Es geht um Vergänglichkeit, in einem bekannten Song von Eric Clapton, "Tears in Heaven", aus dem Jahr 1991: "Wenn ich dir jetzt da oben im Himmel begegnen würde, würdest du mich dann wiedererkennen? Wüsstest du überhaupt noch, wie ich heiße?" Geprägt wurde die Ballade vom Unfalltod seines kleinen Sohns, der kurz zuvor aus dem Fenster eines New Yorker Hochhauses gestürzt war.
In der Aussegnungshalle des Hauptfriedhofs gab es nun, erstmals in Schweinfurt, eine Trauerfeier für Menschen ohne Angehörige, die mit der Melodie von "Tears in Heaven" begann. Zur stilvollen Zeremonie für 15 Menschen, von denen nur noch die Namen und die Lebensdaten bekannt sind, war unter anderem mit einer Sterbeanzeige im "Schweinfurter Tagblatt" eingeladen worden.
Überraschend viele Menschen sind gekommen, manche mit Blumen. Kerzen flackern, Namensschilder und Buketts schaffen einen würdigen Rahmen. Nur einige wenige schwarze Urnen stehen vor dem bunten Glasfenster, die meisten wurden schon auf die Fläche für anonyme Bestattungen gebracht. "Ordnungsrechtliche Bestattung" lautet die offizielle Bezeichnung. Nun gibt es, mit Unterstützung des Ordnungsamts, eine kleine Gedenkfeier, bei der nicht das Offizielle, sondern menschliche Würde und Herzenswärme im Vordergrund stehen sollen.
Anonym bedeutet, ohne Namen zu sein, trostlos, aussichtslos, hilflos und würdelos
"Gut, erfreulich, ja, segensreich ist es, dass Sie heute die Regel gebrochen haben", bedankt sich Joachim Werb bei der Trauergemeinde. Der Diakon der katholischen Stadtkirche hat den Anstoß für diese besondere Aussegnung gegeben, die elementare Fragen an die Lebenden stellt. "Anonym", das bedeute "a nomos", ohne Namen zu sein, so Werb, damit trostlos, aussichtslos, hilflos und würdelos.
"Trauern heißt Erinnern" – aber was ist, wenn da nur noch ganz Wenige sind, die sich an den Verstorbenen erinnern?
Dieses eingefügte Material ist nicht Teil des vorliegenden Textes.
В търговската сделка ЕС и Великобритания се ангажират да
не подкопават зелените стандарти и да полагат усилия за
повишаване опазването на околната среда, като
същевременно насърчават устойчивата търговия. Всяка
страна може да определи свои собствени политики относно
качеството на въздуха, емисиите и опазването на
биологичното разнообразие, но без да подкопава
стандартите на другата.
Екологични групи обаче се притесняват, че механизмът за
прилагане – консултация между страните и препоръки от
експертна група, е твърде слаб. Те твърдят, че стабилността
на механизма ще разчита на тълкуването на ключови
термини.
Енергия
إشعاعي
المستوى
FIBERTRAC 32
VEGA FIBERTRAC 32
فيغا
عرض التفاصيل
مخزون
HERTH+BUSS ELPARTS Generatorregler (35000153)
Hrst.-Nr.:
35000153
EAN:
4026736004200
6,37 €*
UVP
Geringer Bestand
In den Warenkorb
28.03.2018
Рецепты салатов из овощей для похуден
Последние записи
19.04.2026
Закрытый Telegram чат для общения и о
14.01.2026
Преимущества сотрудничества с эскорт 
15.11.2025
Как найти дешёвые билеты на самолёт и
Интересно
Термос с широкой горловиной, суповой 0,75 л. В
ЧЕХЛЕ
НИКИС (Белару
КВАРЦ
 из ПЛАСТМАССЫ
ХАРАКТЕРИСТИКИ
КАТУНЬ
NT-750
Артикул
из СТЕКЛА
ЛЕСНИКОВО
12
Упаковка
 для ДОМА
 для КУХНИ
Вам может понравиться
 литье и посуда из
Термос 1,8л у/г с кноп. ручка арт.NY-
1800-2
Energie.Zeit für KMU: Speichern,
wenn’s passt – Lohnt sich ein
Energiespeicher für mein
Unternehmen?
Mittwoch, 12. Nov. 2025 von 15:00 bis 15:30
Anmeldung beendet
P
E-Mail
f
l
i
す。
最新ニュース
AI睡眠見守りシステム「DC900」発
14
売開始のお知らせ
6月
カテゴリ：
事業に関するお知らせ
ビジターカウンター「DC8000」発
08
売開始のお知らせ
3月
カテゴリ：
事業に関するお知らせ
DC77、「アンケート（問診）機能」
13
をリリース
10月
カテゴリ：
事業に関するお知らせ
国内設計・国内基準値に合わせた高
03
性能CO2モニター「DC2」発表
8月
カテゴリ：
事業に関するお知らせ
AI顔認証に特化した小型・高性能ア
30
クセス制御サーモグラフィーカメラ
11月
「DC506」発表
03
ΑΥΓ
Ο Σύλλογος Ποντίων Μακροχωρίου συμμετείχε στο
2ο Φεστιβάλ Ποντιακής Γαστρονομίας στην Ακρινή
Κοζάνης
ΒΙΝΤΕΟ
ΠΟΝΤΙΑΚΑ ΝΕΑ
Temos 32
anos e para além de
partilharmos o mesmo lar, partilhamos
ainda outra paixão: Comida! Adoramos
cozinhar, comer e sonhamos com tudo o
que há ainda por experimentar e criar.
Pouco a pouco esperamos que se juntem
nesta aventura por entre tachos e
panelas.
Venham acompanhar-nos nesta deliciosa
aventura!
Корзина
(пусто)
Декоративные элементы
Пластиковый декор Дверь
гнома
Einige Wegbegleiter sind dabei, unter rund 70 Gästen auch jüngere Besucherinnen und Besucher. Pfarrer Mulugeta Giragn Aga vertritt die Evangelische Kirche. Der Geistliche stammt aus Äthiopien. "Sie wussten, da wird wieder ein Tor sein, am Ende des Lebens", sagt Pfarrer Mulugeta, sei es nun in den Frieden, in die Heimat, in die ewige Ruhe. Es bleibe, so der Seelsorger, die Hoffnung, dass am Ende mehr ist als nur Nichts und Leere.
Diakon Werb begleitet als Keyboarder die Sängerin Sabine Boujong und den Gitarristen Johannes Hofmann. "Somewhere over the rainbow" ist zu hören, ebenso "Amoi seg ma uns wieder" von Andreas Gabalier. Es gibt Gebete und eine Segnung. Die Namen und das Sterbealter werden im Wechsel verlesen: Dieter Stühler, 56 Jahre. Kilian Karl Günther, 77 Jahre. Siegfried Gerhard Hoffmann, 75 Jahre. Elli Marie Mittenzwei, 88 Jahre. Rudolf Andreas Siegel, 83 Jahre. Klaus Gollhardt, 72 Jahre. Ute Sieglinde Heerdegen, 64 Jahre. Gabriele Hildegard Schweizer, 73 Jahre. Roland Reinhold Stix, 65 Jahre. Irma Katharina Albert, 95 Jahre. Olha Patrashko, 40 Jahre. Dieter Schlereth, 74 Jahre. Ludwig Meister, 61 Jahre. Antonio Lobina, 83 Jahre. Otto Schmidpeter, 55 Jahre.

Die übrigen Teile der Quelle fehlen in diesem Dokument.